Le Salón de la Fama del Futbol, le Temple de la renommée du soccer, m’accueille à bras ouverts. Une semaine avant ma visite, un employé avait répondu à ma demande en me promettant une visite guidée et des réponses à toutes mes questions.


Mon collègue et moi suivons Ricardo, notre guide, au gros ballon. Celui-ci est énorme, et pour cause : la FIFA appuie le projet.


Oui, c’est le vrai de vrai Temple de la renommée. Le seul et l’unique. La FIFA a étudié d’autres projets, d’après Ricardo, mais elle a choisi Pachuca en partie à cause de son histoire.


Ouvert en 2011, le Temple compte 75 immortels de partout au monde. Mia Hamm y est entrée en 2013, en compagnie de Franco Baresi, de George Weah, de Paolo Maldini et de Bora Milutinovic, entre autres.


Hamm est la seule Américaine intronisée, mais la contribution d’un autre Américain est reconnue au Temple. John C. York, actuellement coprésident du conseil d’administration des 49ers de San Francisco, a permis d’établir le lien entre le Temple de la renommée du soccer et celui du football (américain) professionnel.
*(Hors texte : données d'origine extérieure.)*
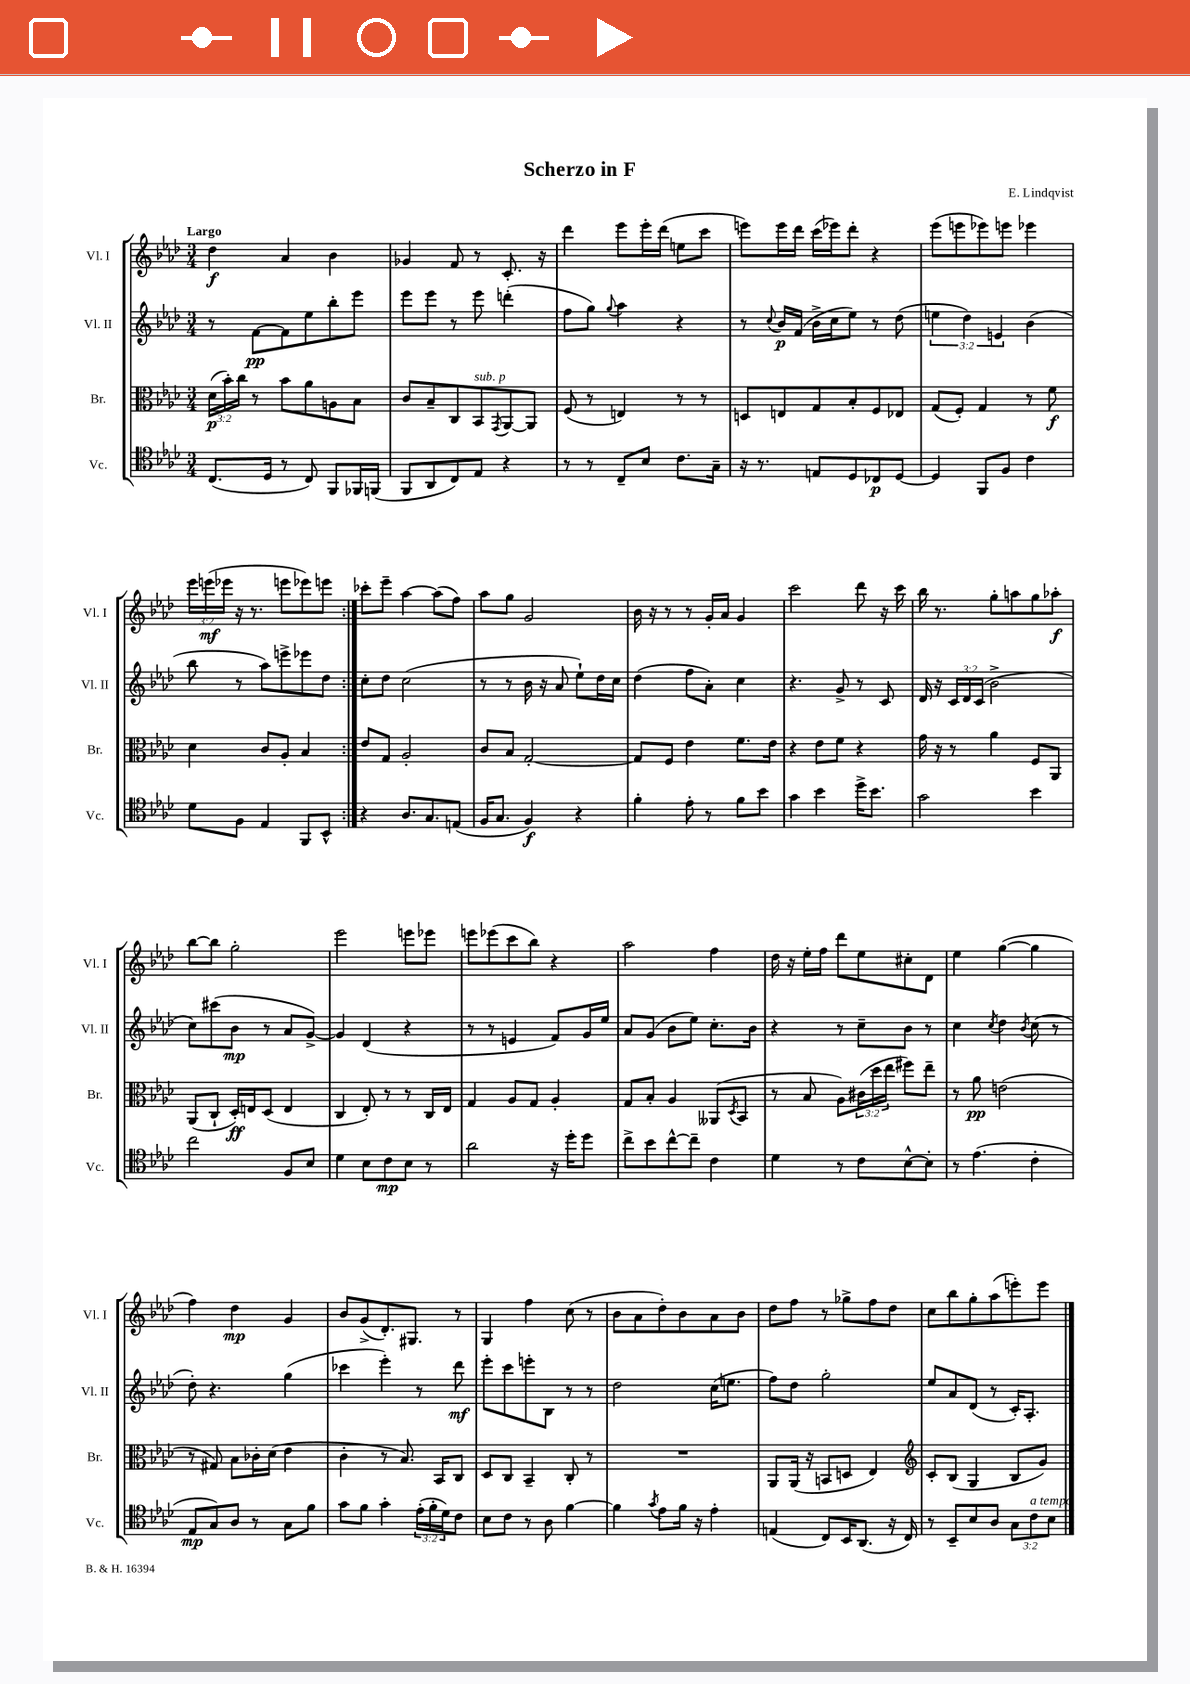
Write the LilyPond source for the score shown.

\header { title = "Scherzo in F" composer = "E. Lindqvist" }
<<
\new StaffGroup <<
\new Staff = "s0" \with { instrumentName = "Vl. I" shortInstrumentName = "Vl. I" } {
    \clef treble \key aes \major \numericTimeSignature \time 3/4 \override Staff.TupletNumber.text = #tuplet-number::calc-fraction-text \tempo "Largo"
    \repeat volta 2 { des''4\f aes'4 bes'4 |
    ges'4 f'8 r8 c'8.-. r16 |
    des'''4 ees'''8 ees'''16-. des'''16( e''8 c'''8 |
    e'''8) e'''16 des'''16 c'''16( ees'''16) des'''8-. r4 |
    ees'''8( e'''8 ees'''8) e'''8 ees'''4 |
    \tuplet 3/2 { ees'''16 e'''16\mf( ees'''16 } r16 r8. e'''8 ees'''8) e'''8 | }
    ces'''8-. ees'''8-- aes''4~ aes''8( f''8) |
    aes''8 g''8 g'2 |
    bes'16 r16 r8 r8 g'16-. aes'16 g'4 |
    c'''2 des'''8 r16 c'''16 |
    bes''16 r8. g''8-. a''8 g''8 aes''8-.\f |
    bes''8~ bes''8 g''2-. |
    ees'''2 e'''8 ees'''8 |
    e'''8 ees'''8( c'''8 bes''8) r4 |
    aes''2 f''4 |
    des''16 r16 ees''16-. f''16 des'''8 ees''8 cis''8-. des'8 |
    ees''4 g''4~( g''4 |
    f''4) des''4\mp g'4 |
    bes'8 g'8->( des'8.-.) gis8. r8 |
    g4 f''4 c''8( r8 |
    bes'8 aes'8 des''8-.) bes'8 aes'8 bes'8 |
    des''8 f''8 r8 ges''8-> f''8 des''8 |
    c''8 bes''8 g''8-. aes''8( e'''8-.) e'''8 \bar "|." |
}
\new Staff = "s1" \with { instrumentName = "Vl. II" shortInstrumentName = "Vl. II" } {
    \clef treble \key aes \major \numericTimeSignature \time 3/4 \override Staff.TupletNumber.text = #tuplet-number::calc-fraction-text
    \repeat volta 2 { r8 f'8~\pp f'8 ees''8 bes''8-. ees'''8 |
    ees'''8 ees'''8 r8 ees'''8 d'''4-.( |
    f''8 g''8) \appoggiatura { g''8 } aes''4 r4 |
    r8 \appoggiatura { c''8 } bes'16\p f'16( bes'16-> c''16 ees''8) r8 des''8( |
    \tuplet 3/2 { e''4 des''4) e'4 } bes'4( |
    bes''8 r8 aes''8) e'''8-> ees'''8 des''8 | }
    c''8-. des''8 c''2( |
    r8 r8 bes'16 r16 aes'8 ees''8-!) des''16 c''16 |
    des''4( f''8 aes'8-.) c''4 |
    r4. g'8-> r8 c'8 |
    des'16 r16 \tuplet 3/2 { c'16 des'16 c'16( } bes'2-> |
    c''8) cis'''8( bes'8\mp r8 aes'8 g'8~->) |
    g'4 des'4( r4 |
    r8 r8 e'4 f'8) g'16 ees''16 |
    aes'8 g'8( bes'8 ees''8) c''8.-. bes'16 |
    r4 r8 c''8-- bes'8 r8 |
    c''4 \acciaccatura { c''8 } des''4 \acciaccatura { bes'8 } c''8( r8 |
    des''8-.) r4. g''4( |
    ces'''4 ees'''4-.) r8 des'''8\mf |
    ees'''8-. c'''8 e'''8-. bes8 r8 r8 |
    des''2 c''16( e''8. |
    f''8) des''8 g''2-. |
    ees''8 aes'8 des'8( r8 c'16-.) aes8.-. \bar "|." |
}
\new Staff = "s2" \with { instrumentName = "Br." shortInstrumentName = "Br." } {
    \clef alto \key aes \major \numericTimeSignature \time 3/4 \override Staff.TupletNumber.text = #tuplet-number::calc-fraction-text
    \repeat volta 2 { \tuplet 3/2 { des'16\p( bes'16-.) c''16 } r8 bes'8 aes'8 a8 bes8 |
    c'8 bes8-- c8 bes,8^\markup { \italic "sub. p" } \acciaccatura { g,8 } aes,8~ aes,8 |
    f8( r8 e4) r8 r8 |
    d8 e8 g8 bes8-. f8 ees8 |
    g8( f8-.) g4 r8 f'8\f |
    des'4 c'8 aes8-. bes4 | }
    ees'8 g8 aes2-. |
    c'8 bes8 g2~-. |
    g8 f8 ees'4 f'8. ees'16 |
    r4 ees'8 f'8 r4 |
    g'16 r16 r8 aes'4 f8 aes,8 |
    aes,8( c8-! des16-.\ff) e16 des8( e4 |
    c4 ees8-.) r8 r8 c16 ees16 |
    g4 aes8 g8 aes4-. |
    g8 bes8-. aes4 aeses,8( \acciaccatura { des8 } bes,8 |
    r8 bes8 aes8) \tuplet 3/2 { cis'16( des''16 ees''16 } fis''8) ees''8-- |
    r8 aes'8\pp e'2( |
    r8 gis8) bes8 ces'16-. des'16( ees'4 |
    c'4-. r8 bes8.) bes,16 c8 |
    des8 c8 bes,4-- c8-. r8 |
    R2. |
    aes,8 aes,16( r16 b,8 d8 ees4) |
    \clef treble c'8-. bes8( g4 bes8 g'8) \bar "|." |
}
\new Staff = "s3" \with { instrumentName = "Vc." shortInstrumentName = "Vc." } {
    \clef tenor \key aes \major \numericTimeSignature \time 3/4 \override Staff.TupletNumber.text = #tuplet-number::calc-fraction-text
    \repeat volta 2 { c8.( des16 r8 c8) f,8 fes,16 f,16( |
    f,8 aes,8 c8) ees8 r4 |
    r8 r8 c8-- bes8 c'8. g16-- |
    r16 r8. e8 des8 ces8\p des8~ |
    des4 f,8 f8 c'4 |
    des'8 f8 ees4 f,8 bes,8-^ | }
    r4 aes8. g8. e8( |
    f16 g8. f4\f) r4 |
    f'4-. ees'8-. r8 f'8 bes'8 |
    g'4 bes'4 des''16-> bes'8. |
    g'2 bes'4 |
    c''2 f8 bes8 |
    des'4 bes8 c'8\mp bes8 r8 |
    aes'2 r16 des''16-. des''8 |
    c''8-> bes'8 c''8~-^ c''8-- c'4 |
    des'4 r8 c'8 bes8~-^ bes8-. |
    r8 ees'4.( c'4-. |
    ees8\mp g8) aes8 r8 g8 f'8 |
    g'8 f'8 g'4-. \tuplet 3/2 { ees'16-.( f'16-. des'16) } c'8 |
    bes8 c'8 r8 aes8 f'4~ |
    f'4 \acciaccatura { g'8 } ees'8 f'16 r16 ees'4-. |
    e4( c8) bes,16 aes,8.( r16 c16) |
    r8 bes,8-- bes8 aes8 \tuplet 3/2 { g8 c'8^\markup { \italic "a tempo" } bes8 } \bar "|." |
}
>>
>>
\layout { \context { \Score \remove "Bar_number_engraver" } }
Le premier a adopté une version des règles de l’autre.


« Un joueur doit donc être retraité depuis cinq ans avant d’y être intronisé, explique Ricardo. Personne ne va voter pour Messi ou pour Cristiano Ronaldo. »


Un escalier nous mène jusqu’au sommet de la structure. De marche en marche, divers objets nous rappellent le passé du jeu. Voici un ballon de la Coupe du monde de 1950. Une photo autographiée par Just Fontaine, l’attaquant français qui a marqué 13 fois dans une seule Coupe du monde. Une réplique du Soulier d’or qu’a gagné Hugo Sánchez avec le Real Madrid. Un des uniformes trop colorés de Jorge Campos.


À l’extérieur du gros ballon, la zone Mundo Futbol est bien plus bruyante. L’interactivité est reine ici. On peut mesurer nos sauts, notre accélération et la vitesse de nos tirs avec ceux des meilleurs du monde. On peut jouer à une reproduction grandeur nature du baby-foot, où vous êtes le petit bonhomme de plastique pris à un endroit qui tente de taper le ballon. On peut s’essayer au commentaire radiophonique.


Nous passons près d’une carte du Mexique au-dessus de laquelle est écrit : « Pour quelle équipe mexicaine voudrais-tu jouer? » Des aimants aux couleurs d’équipes sont éparpillés dessus. Pour Ricardo, cette carte démontre qu’on ne fait pas que s’amuser dans son lieu de travail.


« Des groupes de jeunes viennent parfois, dit-il. Et on leur demande de placer chaque équipe au bon endroit sur la carte. Ils apprennent des notions de géographie. »


À côté, au Temple de la renommée, ils apprennent aussi des notions d’histoire. Une histoire qui continue de s’écrire. Le CF Pachuca y est mis en évidence, bien sûr, et ses joueurs tenteront d’écrire un peu d’histoire ce mardi. Au retour vers l’hôtel, mon collègue questionne le chauffeur de taxi sur le match. Mais c’est un partisan de Cruz Azul, et il ne s’attend pas à une grosse foule.


Certains m’avaient dit la même chose. D’autres, non. Johnathan De Oliveira figurait parmi les optimistes. « Beaucoup de gens dans tout le pays sont partisans de Pachuca à cause de l’histoire », avait-il rappelé.


Ils ne pourront pas tous être au stade mardi. Peut-être seront-ils heureux. Peut-être ne le seront-ils pas. Mais ils pourront toujours se rabattre sur l’histoire.